==== Data to examine

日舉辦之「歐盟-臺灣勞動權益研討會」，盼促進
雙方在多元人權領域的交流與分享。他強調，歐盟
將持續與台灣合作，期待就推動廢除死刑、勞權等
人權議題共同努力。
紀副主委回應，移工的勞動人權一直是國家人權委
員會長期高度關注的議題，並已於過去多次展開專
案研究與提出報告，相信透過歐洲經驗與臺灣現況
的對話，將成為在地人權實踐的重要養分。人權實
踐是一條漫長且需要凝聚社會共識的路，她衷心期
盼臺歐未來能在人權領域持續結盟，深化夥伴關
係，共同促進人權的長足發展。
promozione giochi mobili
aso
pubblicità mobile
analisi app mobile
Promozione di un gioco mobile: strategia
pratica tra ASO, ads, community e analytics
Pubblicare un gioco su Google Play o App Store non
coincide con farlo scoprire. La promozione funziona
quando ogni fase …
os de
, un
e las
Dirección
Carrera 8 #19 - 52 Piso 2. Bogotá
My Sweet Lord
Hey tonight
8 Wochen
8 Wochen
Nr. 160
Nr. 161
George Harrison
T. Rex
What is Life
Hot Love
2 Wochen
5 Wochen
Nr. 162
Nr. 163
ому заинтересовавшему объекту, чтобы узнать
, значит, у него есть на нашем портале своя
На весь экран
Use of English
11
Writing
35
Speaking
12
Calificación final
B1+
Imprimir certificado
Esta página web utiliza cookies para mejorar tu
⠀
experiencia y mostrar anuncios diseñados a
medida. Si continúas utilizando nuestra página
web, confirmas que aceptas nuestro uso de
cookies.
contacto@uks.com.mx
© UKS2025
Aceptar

========
==== Data to examine

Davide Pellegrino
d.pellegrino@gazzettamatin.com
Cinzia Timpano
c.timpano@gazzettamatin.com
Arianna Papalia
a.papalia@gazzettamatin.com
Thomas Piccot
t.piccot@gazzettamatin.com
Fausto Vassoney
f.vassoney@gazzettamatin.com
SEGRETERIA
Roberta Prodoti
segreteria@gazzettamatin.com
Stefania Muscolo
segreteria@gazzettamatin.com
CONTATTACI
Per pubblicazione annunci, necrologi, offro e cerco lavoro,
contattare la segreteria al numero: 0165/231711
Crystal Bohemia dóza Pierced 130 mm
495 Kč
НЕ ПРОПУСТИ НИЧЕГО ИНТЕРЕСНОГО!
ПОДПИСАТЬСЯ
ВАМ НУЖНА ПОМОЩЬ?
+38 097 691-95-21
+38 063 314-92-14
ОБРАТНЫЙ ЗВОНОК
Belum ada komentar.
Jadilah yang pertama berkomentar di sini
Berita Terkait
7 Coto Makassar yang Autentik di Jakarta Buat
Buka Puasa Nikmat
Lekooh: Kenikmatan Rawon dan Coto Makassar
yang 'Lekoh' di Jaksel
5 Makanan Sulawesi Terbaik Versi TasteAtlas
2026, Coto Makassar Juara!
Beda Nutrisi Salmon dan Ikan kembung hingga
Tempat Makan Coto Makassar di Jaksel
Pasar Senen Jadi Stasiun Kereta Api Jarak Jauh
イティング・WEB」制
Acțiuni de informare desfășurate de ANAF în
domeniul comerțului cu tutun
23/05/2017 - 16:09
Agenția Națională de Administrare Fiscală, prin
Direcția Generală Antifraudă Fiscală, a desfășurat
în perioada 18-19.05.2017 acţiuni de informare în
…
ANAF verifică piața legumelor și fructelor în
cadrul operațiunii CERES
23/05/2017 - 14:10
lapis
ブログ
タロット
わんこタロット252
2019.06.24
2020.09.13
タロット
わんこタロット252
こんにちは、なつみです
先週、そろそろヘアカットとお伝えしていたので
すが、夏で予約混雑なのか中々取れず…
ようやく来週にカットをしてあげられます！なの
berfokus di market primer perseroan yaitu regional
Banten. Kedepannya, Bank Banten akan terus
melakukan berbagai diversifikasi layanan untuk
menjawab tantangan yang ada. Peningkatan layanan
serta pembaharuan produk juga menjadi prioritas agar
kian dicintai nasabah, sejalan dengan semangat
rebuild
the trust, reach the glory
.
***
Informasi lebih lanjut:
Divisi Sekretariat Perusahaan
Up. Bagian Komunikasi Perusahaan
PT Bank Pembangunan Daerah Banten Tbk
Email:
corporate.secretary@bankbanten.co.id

========

**Work to be completed:** Copy the rows from the line with "Davide Pellegrino" up to and including the line with "Per pubblicazione annunci, necrologi, offro", reproducing each line verbatim.

**Completed exercise:**
Davide Pellegrino
d.pellegrino@gazzettamatin.com
Cinzia Timpano
c.timpano@gazzettamatin.com
Arianna Papalia
a.papalia@gazzettamatin.com
Thomas Piccot
t.piccot@gazzettamatin.com
Fausto Vassoney
f.vassoney@gazzettamatin.com
SEGRETERIA
Roberta Prodoti
segreteria@gazzettamatin.com
Stefania Muscolo
segreteria@gazzettamatin.com
CONTATTACI
Per pubblicazione annunci, necrologi, offro e cerco lavoro,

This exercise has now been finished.